··· Record extracts
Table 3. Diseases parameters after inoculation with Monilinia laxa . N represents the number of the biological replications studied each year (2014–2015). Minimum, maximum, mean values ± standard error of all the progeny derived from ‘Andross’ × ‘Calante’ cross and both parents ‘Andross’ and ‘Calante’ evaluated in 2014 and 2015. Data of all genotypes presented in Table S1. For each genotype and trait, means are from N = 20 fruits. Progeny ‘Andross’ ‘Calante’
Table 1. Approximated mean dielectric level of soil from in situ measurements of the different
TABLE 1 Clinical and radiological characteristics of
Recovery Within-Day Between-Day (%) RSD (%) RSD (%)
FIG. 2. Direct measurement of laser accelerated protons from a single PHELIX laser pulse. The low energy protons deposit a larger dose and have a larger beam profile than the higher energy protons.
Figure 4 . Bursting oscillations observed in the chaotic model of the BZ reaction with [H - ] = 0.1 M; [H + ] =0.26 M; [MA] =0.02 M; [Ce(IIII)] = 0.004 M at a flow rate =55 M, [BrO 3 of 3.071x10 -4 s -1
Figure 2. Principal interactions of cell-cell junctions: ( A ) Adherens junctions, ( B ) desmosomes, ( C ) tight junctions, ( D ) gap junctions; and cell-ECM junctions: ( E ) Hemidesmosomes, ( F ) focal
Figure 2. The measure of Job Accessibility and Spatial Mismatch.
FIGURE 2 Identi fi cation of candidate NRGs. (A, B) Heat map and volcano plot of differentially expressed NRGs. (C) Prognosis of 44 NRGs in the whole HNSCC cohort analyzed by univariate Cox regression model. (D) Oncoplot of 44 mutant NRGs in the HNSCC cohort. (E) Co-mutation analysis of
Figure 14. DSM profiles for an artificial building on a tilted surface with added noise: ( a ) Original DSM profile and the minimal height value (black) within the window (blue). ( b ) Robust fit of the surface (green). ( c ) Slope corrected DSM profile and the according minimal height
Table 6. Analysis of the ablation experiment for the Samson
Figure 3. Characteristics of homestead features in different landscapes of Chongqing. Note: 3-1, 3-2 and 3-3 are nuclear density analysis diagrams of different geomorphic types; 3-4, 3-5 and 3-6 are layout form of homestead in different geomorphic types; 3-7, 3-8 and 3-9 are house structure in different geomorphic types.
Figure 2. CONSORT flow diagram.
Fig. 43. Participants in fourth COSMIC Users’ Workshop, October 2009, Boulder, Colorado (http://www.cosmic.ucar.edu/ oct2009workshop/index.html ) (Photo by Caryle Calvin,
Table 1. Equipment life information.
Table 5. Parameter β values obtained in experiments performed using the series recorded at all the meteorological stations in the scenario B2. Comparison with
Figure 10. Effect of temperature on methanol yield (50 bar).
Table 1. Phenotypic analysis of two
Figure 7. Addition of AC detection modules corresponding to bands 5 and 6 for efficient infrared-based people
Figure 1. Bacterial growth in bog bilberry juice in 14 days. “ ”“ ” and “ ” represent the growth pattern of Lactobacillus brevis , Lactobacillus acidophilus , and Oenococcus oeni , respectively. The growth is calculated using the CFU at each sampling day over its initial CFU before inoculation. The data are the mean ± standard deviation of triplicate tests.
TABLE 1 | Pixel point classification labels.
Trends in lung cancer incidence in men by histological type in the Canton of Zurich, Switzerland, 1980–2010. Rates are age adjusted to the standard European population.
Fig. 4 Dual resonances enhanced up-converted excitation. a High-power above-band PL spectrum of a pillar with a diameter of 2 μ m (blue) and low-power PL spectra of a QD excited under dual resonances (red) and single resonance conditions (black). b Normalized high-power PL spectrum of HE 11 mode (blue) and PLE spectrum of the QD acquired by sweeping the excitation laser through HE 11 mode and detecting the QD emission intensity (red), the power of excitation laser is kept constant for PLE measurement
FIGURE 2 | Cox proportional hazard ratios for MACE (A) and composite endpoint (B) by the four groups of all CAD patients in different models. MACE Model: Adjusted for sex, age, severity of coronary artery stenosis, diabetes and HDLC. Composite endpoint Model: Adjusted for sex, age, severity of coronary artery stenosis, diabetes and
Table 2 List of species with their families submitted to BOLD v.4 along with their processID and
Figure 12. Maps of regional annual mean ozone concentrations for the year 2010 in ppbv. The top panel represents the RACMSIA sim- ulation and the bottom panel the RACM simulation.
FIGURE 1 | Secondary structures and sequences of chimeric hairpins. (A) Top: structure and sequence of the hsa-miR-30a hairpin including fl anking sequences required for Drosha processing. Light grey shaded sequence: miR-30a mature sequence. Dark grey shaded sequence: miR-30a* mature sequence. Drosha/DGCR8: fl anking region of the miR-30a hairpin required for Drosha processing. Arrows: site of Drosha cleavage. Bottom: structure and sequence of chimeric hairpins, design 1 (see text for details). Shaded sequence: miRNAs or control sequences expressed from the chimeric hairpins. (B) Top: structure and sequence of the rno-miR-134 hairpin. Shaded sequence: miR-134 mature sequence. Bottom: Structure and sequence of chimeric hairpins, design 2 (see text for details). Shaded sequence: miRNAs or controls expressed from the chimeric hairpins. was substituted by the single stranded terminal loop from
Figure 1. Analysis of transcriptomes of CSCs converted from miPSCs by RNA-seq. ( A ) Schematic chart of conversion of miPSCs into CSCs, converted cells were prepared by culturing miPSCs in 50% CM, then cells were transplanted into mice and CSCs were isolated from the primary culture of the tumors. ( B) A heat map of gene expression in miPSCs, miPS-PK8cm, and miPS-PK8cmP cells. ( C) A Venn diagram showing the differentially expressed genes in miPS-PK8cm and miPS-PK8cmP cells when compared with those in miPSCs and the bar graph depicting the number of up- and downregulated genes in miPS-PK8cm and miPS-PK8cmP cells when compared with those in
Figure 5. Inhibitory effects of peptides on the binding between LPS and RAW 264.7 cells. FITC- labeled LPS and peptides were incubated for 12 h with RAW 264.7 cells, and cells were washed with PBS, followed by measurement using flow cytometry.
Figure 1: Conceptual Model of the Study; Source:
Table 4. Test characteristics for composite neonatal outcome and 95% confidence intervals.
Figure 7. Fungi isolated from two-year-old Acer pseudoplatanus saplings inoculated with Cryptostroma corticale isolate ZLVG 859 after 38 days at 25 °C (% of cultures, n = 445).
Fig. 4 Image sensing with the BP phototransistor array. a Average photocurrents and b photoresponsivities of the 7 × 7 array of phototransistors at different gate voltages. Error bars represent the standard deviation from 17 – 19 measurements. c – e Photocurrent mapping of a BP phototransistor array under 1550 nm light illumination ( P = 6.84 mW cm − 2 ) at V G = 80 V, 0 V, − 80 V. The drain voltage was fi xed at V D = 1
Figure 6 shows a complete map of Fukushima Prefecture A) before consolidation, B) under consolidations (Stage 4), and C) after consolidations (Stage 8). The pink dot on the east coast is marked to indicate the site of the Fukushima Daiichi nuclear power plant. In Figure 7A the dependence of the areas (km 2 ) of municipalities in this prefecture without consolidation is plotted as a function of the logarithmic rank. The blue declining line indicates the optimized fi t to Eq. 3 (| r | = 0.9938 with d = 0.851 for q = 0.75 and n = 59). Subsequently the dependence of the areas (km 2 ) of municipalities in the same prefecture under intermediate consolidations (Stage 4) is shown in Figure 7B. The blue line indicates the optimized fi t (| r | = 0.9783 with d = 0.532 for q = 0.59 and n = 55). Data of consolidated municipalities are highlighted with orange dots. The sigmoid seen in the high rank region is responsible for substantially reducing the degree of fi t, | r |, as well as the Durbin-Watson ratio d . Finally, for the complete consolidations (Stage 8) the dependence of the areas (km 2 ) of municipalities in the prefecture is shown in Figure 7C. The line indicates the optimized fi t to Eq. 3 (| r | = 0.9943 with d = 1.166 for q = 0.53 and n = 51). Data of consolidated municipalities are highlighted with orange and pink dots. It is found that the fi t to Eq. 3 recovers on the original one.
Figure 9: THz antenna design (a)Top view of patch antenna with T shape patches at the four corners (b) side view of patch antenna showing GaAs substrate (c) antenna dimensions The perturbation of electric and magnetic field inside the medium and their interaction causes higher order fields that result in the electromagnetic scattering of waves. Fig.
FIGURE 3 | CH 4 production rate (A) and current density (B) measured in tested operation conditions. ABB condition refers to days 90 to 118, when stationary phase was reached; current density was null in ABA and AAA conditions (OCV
······
Work instructions:
Give only the lines from the one holding "Table 2 List" through the one holding "Figure 12. Maps", each restated exactly as it appears above.

Exercise result:
Table 2 List of species with their families submitted to BOLD v.4 along with their processID and
Figure 12. Maps of regional annual mean ozone concentrations for the year 2010 in ppbv. The top panel represents the RACMSIA sim- ulation and the bottom panel the RACM simulation.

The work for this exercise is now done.